Content starts

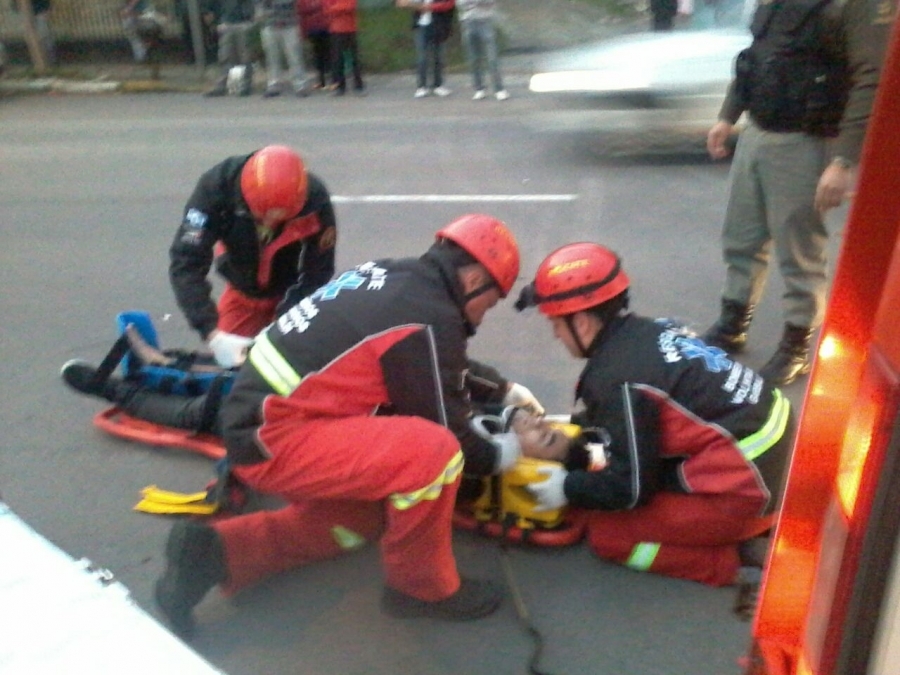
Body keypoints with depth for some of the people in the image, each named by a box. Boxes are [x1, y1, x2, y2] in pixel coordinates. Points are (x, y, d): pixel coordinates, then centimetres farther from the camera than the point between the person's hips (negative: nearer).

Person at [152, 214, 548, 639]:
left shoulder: (392, 277, 9)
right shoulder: (428, 319, -18)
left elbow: (440, 375, 24)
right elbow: (445, 429, -10)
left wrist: (501, 392, 29)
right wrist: (497, 456, 9)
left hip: (257, 420, 10)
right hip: (273, 441, -10)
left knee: (364, 518, 27)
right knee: (434, 451, -24)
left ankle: (212, 553, 21)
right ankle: (420, 587, 2)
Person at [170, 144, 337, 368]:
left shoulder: (316, 200, -33)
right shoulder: (217, 185, -33)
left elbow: (317, 275, -25)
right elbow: (185, 263, -33)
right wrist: (213, 333, -42)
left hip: (295, 293, -1)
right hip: (243, 291, 1)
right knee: (226, 363, 4)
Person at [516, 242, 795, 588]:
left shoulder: (616, 378, -21)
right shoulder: (651, 330, 3)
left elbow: (632, 487, -14)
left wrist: (569, 489, 0)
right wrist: (577, 424, 19)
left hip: (743, 490, -8)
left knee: (607, 533, 1)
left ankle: (735, 556, 1)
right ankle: (751, 530, 17)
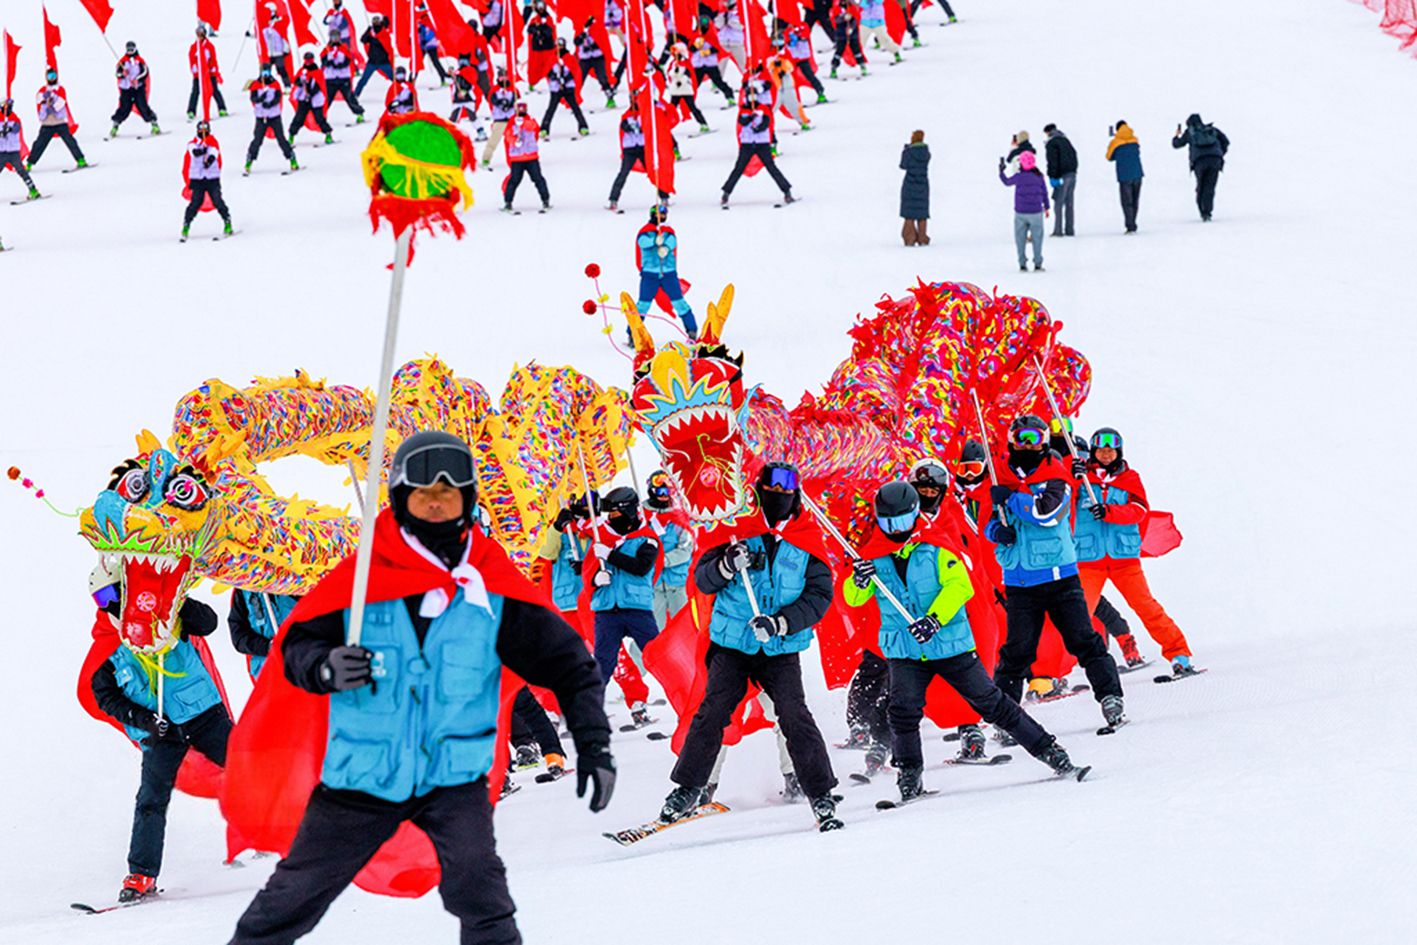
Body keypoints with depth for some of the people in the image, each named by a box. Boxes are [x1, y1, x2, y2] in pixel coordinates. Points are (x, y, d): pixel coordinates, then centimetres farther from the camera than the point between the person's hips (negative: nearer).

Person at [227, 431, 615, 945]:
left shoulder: (493, 585, -6)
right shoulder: (363, 575, -8)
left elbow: (565, 660, 0)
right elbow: (298, 640, -1)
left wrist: (593, 744, -8)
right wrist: (323, 667, -24)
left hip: (454, 773, -1)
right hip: (361, 773, 1)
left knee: (475, 879, -24)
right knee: (291, 899, 8)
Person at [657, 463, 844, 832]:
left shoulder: (807, 541, 2)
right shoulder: (739, 530, 2)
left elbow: (820, 595, -3)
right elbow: (702, 579, 2)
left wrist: (780, 623, -16)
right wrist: (729, 564, -20)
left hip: (780, 649, 0)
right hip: (732, 641, 1)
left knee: (795, 717, -11)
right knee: (712, 712, -6)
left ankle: (821, 796, -3)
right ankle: (687, 790, 6)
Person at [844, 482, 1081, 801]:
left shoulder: (936, 545, -6)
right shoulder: (873, 553, 3)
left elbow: (960, 585, -14)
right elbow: (853, 599, 4)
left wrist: (934, 618, -28)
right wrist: (859, 581, -20)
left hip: (950, 641, -2)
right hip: (904, 650, 2)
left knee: (990, 702, 3)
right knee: (904, 709, -16)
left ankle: (1046, 749, 13)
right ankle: (909, 778, -2)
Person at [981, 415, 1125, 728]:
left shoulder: (1055, 476, -3)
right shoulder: (1001, 477, 8)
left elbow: (1047, 512, -21)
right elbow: (987, 518, 17)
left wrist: (1010, 499, -15)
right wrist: (996, 530, -6)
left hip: (1060, 576, -2)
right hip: (1019, 582, 2)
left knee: (1083, 640, -4)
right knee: (1017, 650, -2)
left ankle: (1110, 697, 1)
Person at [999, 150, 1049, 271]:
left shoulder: (1019, 177, -10)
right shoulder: (1039, 177, -5)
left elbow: (1007, 182, 9)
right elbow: (1044, 193, 4)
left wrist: (1001, 171, 24)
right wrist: (1046, 207, 17)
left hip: (1020, 213, -1)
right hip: (1036, 212, 1)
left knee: (1020, 239, 9)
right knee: (1037, 238, 7)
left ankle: (1022, 264, 8)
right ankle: (1037, 264, 6)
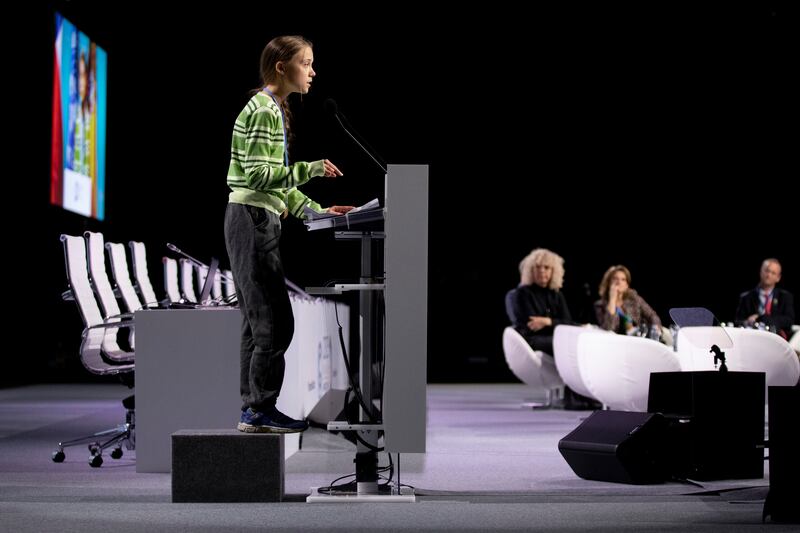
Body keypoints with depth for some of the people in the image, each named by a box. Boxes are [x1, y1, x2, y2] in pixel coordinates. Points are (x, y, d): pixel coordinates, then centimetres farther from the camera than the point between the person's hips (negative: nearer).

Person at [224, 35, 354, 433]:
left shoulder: (274, 111, 19)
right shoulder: (264, 111, -12)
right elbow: (258, 176, -19)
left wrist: (316, 211, 14)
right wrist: (309, 169, -20)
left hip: (256, 221, 10)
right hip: (253, 220, -10)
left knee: (257, 322, 9)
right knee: (274, 322, -9)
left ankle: (252, 409, 12)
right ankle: (261, 409, -5)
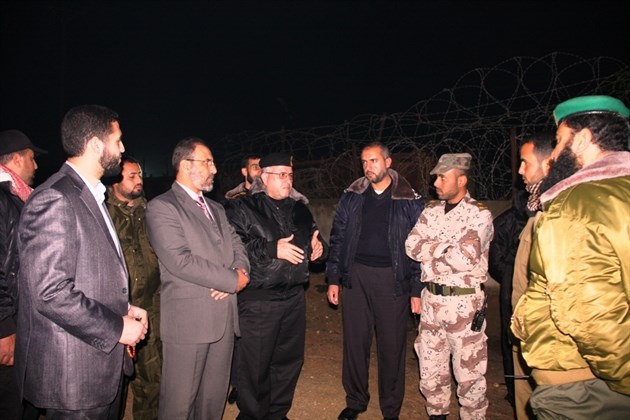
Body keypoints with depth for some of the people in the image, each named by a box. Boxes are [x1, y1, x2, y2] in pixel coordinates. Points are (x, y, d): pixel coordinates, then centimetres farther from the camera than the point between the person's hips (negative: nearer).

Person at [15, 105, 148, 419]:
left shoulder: (90, 196, 12)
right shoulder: (54, 200, -19)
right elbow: (51, 291, -25)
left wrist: (123, 308, 5)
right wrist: (117, 328, -17)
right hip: (73, 373, -9)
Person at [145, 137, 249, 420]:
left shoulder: (216, 209, 18)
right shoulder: (162, 207, -8)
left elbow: (237, 247, 14)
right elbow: (180, 261, -19)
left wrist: (241, 272, -9)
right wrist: (232, 280, -12)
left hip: (224, 316, 7)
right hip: (188, 320, -7)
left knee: (214, 397, 16)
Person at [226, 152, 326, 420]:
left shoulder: (299, 209, 14)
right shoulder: (243, 209, -5)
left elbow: (315, 238, 26)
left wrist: (318, 246, 3)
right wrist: (272, 249, -20)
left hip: (294, 297, 6)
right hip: (258, 300, -6)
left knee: (290, 361, 16)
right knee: (255, 365, 2)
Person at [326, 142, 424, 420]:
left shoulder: (410, 201, -1)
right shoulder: (351, 197, 6)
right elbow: (338, 238, 9)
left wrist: (418, 290, -4)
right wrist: (333, 279, 6)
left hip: (392, 280, -2)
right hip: (355, 276, 2)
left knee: (392, 346, 7)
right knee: (355, 342, 11)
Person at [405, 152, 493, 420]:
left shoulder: (479, 214, -9)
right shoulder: (431, 211, 8)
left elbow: (466, 258, -22)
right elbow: (412, 246, -4)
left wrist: (430, 253, -9)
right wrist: (447, 248, -15)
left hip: (464, 302, -5)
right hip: (431, 299, 6)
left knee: (468, 373, 6)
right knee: (430, 370, 17)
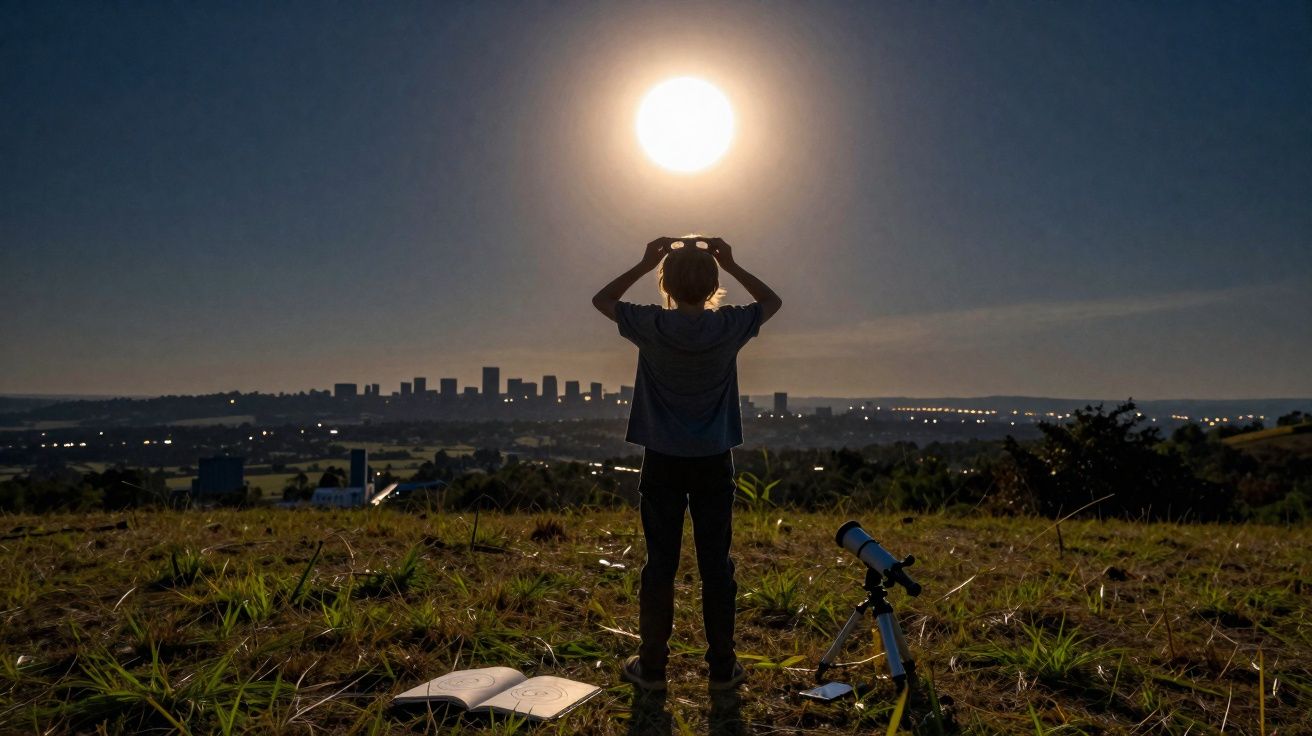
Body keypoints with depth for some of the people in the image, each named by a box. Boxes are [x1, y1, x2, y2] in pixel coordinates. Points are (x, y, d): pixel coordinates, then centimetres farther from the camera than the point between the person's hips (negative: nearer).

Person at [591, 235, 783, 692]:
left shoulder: (651, 326, -10)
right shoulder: (729, 327, -8)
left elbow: (602, 299, 10)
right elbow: (773, 301, 14)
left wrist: (644, 264, 6)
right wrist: (731, 265, 7)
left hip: (663, 461, 0)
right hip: (713, 463, 0)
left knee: (660, 564, 7)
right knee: (716, 565, 7)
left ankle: (651, 666, 15)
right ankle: (722, 667, 16)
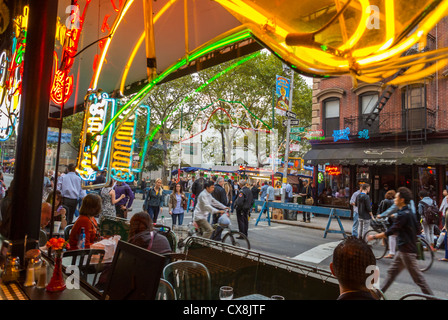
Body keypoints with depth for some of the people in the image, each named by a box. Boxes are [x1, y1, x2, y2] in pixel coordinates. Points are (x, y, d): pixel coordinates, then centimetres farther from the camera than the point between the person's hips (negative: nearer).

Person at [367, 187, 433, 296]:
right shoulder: (409, 212, 9)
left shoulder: (403, 214, -21)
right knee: (392, 272, 15)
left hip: (407, 251, -10)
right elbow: (418, 229, 15)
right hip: (404, 249, 10)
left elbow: (389, 232, -22)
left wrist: (374, 236, -13)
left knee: (417, 276, 1)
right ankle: (380, 292, 24)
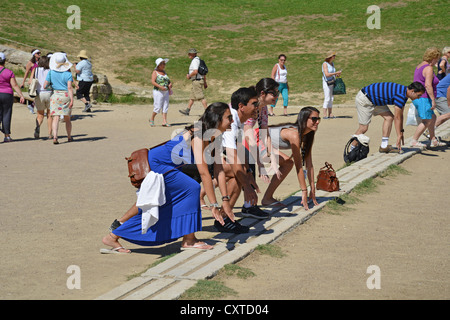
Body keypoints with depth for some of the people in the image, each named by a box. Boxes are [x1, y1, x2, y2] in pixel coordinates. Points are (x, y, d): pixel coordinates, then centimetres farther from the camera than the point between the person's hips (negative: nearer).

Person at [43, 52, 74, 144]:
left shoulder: (51, 72, -1)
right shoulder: (68, 73, -5)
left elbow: (45, 86, 0)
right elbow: (69, 87, -14)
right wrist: (72, 100, -16)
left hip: (55, 95, 0)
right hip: (66, 95, 0)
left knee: (55, 118, -5)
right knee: (67, 118, 14)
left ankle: (55, 137, -21)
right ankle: (69, 137, 25)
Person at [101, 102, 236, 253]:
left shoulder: (214, 138, 2)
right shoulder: (198, 135, -25)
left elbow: (219, 170, 3)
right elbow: (204, 173, -29)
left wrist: (225, 201, -4)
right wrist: (214, 205, -28)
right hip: (154, 164, -10)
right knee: (191, 188, -15)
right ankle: (189, 240, -7)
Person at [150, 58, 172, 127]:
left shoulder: (164, 72, 16)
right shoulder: (155, 72, -4)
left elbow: (169, 80, 25)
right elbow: (153, 82, -15)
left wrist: (170, 84, 3)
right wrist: (160, 87, -25)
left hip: (166, 92, 7)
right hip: (158, 92, -7)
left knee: (165, 107, 0)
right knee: (158, 107, -7)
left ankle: (164, 122, 0)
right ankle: (152, 119, 14)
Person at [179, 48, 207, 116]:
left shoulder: (195, 61, -15)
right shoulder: (198, 60, 17)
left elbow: (195, 71, -28)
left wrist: (189, 75, -11)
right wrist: (205, 82, 22)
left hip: (197, 81, -11)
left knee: (201, 97, -9)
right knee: (192, 97, 14)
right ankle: (187, 110, 19)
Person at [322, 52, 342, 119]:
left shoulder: (332, 63, 13)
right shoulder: (325, 64, -11)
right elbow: (327, 74, -21)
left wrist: (337, 74, 3)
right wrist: (336, 73, -19)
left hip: (332, 82, 8)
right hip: (326, 82, -8)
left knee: (331, 99, 6)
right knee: (327, 99, -10)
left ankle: (330, 114, 9)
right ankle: (325, 115, -8)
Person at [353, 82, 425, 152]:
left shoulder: (404, 93, 5)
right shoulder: (401, 95, -25)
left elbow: (400, 115, 13)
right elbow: (397, 118, -20)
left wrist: (401, 132, 16)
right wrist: (399, 135, -15)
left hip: (373, 99, 10)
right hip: (364, 99, -10)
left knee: (389, 117, 2)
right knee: (364, 127, -9)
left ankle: (384, 146, 2)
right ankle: (352, 148, 5)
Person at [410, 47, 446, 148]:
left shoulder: (419, 66, 15)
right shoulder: (428, 68, -16)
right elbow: (428, 85, -25)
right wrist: (433, 100, -23)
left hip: (417, 97, 10)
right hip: (424, 98, -10)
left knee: (432, 117, 17)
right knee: (426, 121, -5)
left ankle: (433, 140, 22)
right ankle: (414, 141, -4)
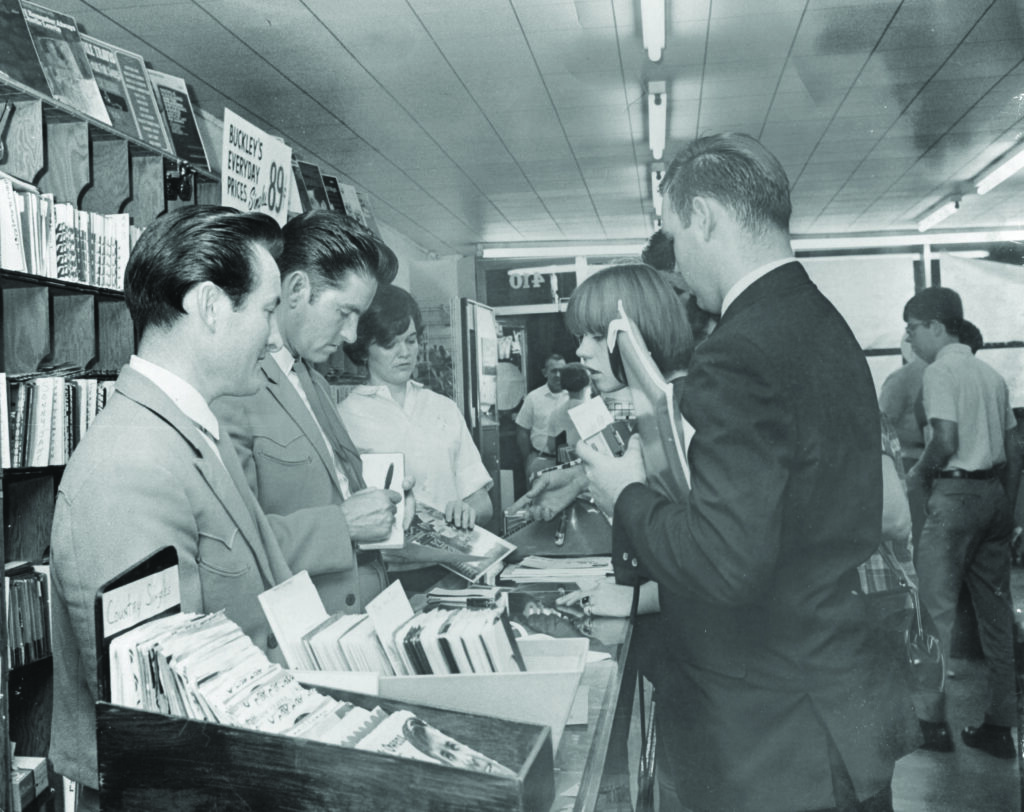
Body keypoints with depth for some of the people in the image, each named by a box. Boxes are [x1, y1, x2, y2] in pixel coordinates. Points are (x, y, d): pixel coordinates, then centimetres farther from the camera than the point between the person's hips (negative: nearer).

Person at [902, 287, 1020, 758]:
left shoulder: (940, 371, -8)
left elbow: (946, 440, -20)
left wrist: (919, 473, -3)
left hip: (955, 493, -8)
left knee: (937, 608, -1)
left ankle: (933, 720, 2)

Content ends

● **WHAT TO PRODUCE**
Copy everything from the line containing "right wrist: (323, 667, -24)" down to the line containing "left knee: (257, 322, 9)", both of those lines included, word for word, and leave the pictures out of your answer.

● **EXERCISE RESPONSE**
right wrist: (323, 667, -24)
left hip: (454, 773, -1)
right hip: (361, 773, 1)
left knee: (475, 879, -24)
right knee: (291, 899, 8)
Person at [657, 463, 844, 832]:
left shoulder: (807, 541, 2)
right shoulder: (739, 530, 2)
left elbow: (820, 595, -3)
right elbow: (702, 579, 2)
left wrist: (780, 623, -16)
right wrist: (729, 564, -20)
left hip: (780, 649, 0)
right hip: (732, 641, 1)
left knee: (795, 717, -11)
right knee: (712, 712, -6)
left ankle: (821, 796, -3)
right ankle: (687, 790, 6)
Person at [844, 482, 1081, 801]:
left shoulder: (936, 545, -6)
right shoulder: (873, 553, 3)
left elbow: (960, 585, -14)
right elbow: (853, 599, 4)
left wrist: (934, 618, -28)
right wrist: (859, 581, -20)
left hip: (950, 641, -2)
right hip: (904, 650, 2)
left knee: (990, 702, 3)
right knee: (904, 709, -16)
left ankle: (1046, 749, 13)
right ankle: (909, 778, -2)
Person at [981, 415, 1125, 728]:
left shoulder: (1055, 476, -3)
right shoulder: (1001, 477, 8)
left elbow: (1047, 512, -21)
right elbow: (987, 518, 17)
left wrist: (1010, 499, -15)
right wrist: (996, 530, -6)
left hip: (1060, 576, -2)
right hip: (1019, 582, 2)
left knee: (1083, 640, -4)
right knee: (1017, 650, -2)
left ankle: (1110, 697, 1)
Person at [999, 150, 1049, 271]:
left shoulder: (1019, 177, -10)
right shoulder: (1039, 177, -5)
left elbow: (1007, 182, 9)
right elbow: (1044, 193, 4)
left wrist: (1001, 171, 24)
right wrist: (1046, 207, 17)
left hip: (1020, 213, -1)
right hip: (1036, 212, 1)
left knee: (1020, 239, 9)
right knee: (1037, 238, 7)
left ankle: (1022, 264, 8)
right ankle: (1037, 264, 6)
Body keypoints with depth for some of the people in the image, each named by a box. Boxes are [x1, y1, x2, y2] in pixel coordinates. Points are (x, y, d): pixel coordinates, then centimetres farther from the camera than the point between the person's hips (negative: nearer).

Person at [224, 35, 354, 433]:
left shoulder: (274, 111, 19)
right shoulder: (264, 111, -12)
right elbow: (258, 176, -19)
left wrist: (316, 211, 14)
right wrist: (309, 169, -20)
left hip: (256, 221, 10)
right hip: (253, 220, -10)
left knee: (257, 322, 9)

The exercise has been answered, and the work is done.